Acceptance and Commitment Therapy, ACT said as one word, is a type of third-wave cognitive behavioral therapy that emphasizes the development of psychological flexibility and the acceptance of internal experiences that cannot be controlled. The therapy helps people accept thoughts and feelings as a way to move forward and make meaningful changes in one's life.

ACT is based on the idea that people experience psychological suffering when they struggle against or try to avoid their negative thoughts and feelings. In contrast, when people accept these experiences as a natural part of the human condition, they can begin to make choices that align with their values and move towards a more fulfilling life.

ACT focuses on clarifying one's values and setting goals that align with those values. The therapy aims to help people identify and modify patterns of behavior that are not in line with their values while also helping them learn to accept and tolerate unpleasant thoughts, feelings, and physical sensations that may arise during the process of change.
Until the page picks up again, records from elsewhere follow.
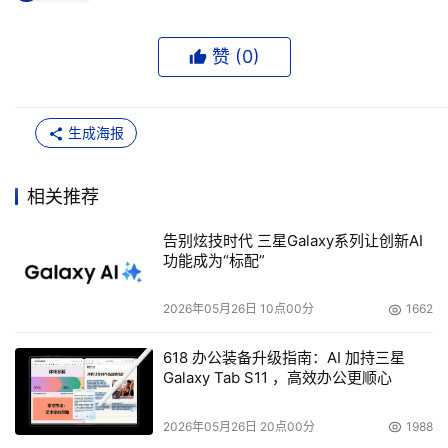
赞 (
0
)
生成海报
相关推荐
告别炫技时代 三星Galaxy系列让创新AI
功能成为“标配”
2026年05月26日 10点00分
1662
618 办公装备升级指南：AI 加持三星
Galaxy Tab S11 ，高效办公更顺心
2026年05月26日 20点00分
1988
ACT has been shown to be effective for a range of mental health concerns, including but not limited to anxiety, depression, OCD, and chronic pain. The therapy often involves a combination of mindfulness exercises, which involve bringing one's attention to the present moment without judgment, cognitive defusion techniques, which help individuals distance themselves from negative thoughts and emotions, values clarification exercises, and behavioral changes.